[R] levels of comma separated data

Fri May 25 15:33:43 CEST 2012

On May 25, 7:23 am, "analys... at hotmail.com" <analys... at hotmail.com>
wrote:
> On May 25, 4:46 am, Stefan <ste... at inizio.se> wrote:
>
>
>
>
>
> > analyst41 <at> hotmail.com <analyst41 <at> hotmail.com> writes:
>
> > > I have a data set that has some comma separated strings in each row.
> > > I'd like to create a vector consisting of all distinct strings that
> > > occur.  The number of strings in each row may vary.
>
> > > Thanks for any help.
>
> > #
> > #
> > # Some data:
> > d <- data.frame(id = 1:5,
> >   text = c('one,two',
> >     'two,three,three,four',
> >     'one,three,three,five',
> >     'five,five,five,five',
> >     'one,two,three'),
> >   stringsAsFactors = FALSE
> > )
> > #
> > #
> > # A function.
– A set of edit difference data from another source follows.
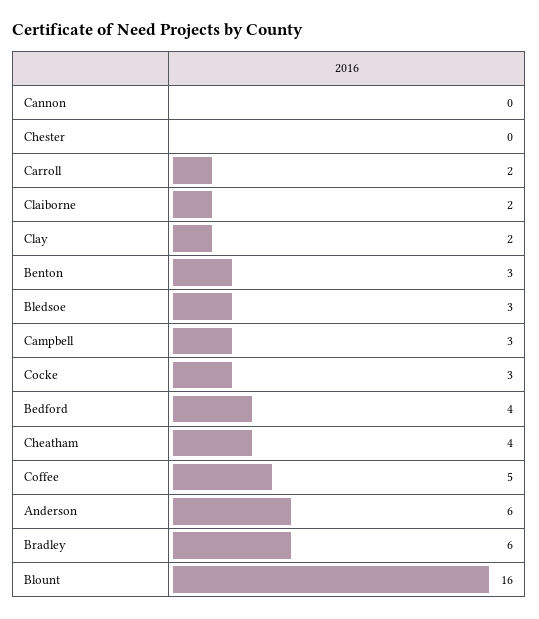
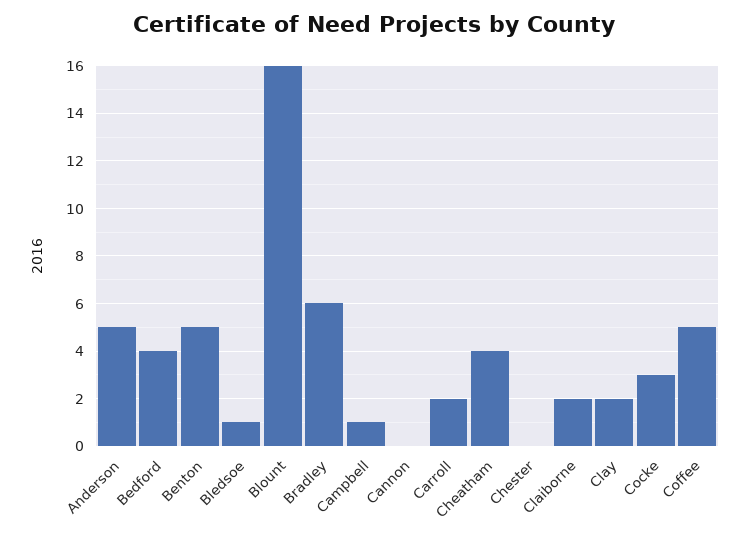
  {
    "Cannon": 0,
    "Chester": 0,
    "Carroll": 2,
    "Claiborne": 2,
    "Clay": 2,
-   "Benton": 3,
+   "Benton": 5,
-   "Bledsoe": 3,
+   "Bledsoe": 1,
-   "Campbell": 3,
+   "Campbell": 1,
    "Cocke": 3,
    "Bedford": 4,
    "Cheatham": 4,
    "Coffee": 5,
-   "Anderson": 6,
+   "Anderson": 5,
    "Bradley": 6,
    "Blount": 16
  }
I'm not a black belt at this, so there
> > # are probably a more efficient way of writing this.
> > fcn <- function(x){
> >   a <- strsplit(x, ',') # Split the string by comma
> >   unique(a[[1]]) # Uniquify the vector}
>
> > #
> > #
> > # Use the function with sapply.
> > sapply(d[,2], fcn)
>
> Thanks - but this solves a slightly different problem - it outputs the
> unique values in each row.  I want a list of the unique values in the
> whole data frame.
>
> In this case the output should be a single vector =
>  c("one","two","three","four","five").
>

Actually I figured it out after I posted this:

> levels(as.factor(unlist(strsplit(d$text,','))))
[1] "five"  "four"  "one"   "three" "two"

Thanks for pointing me the right way.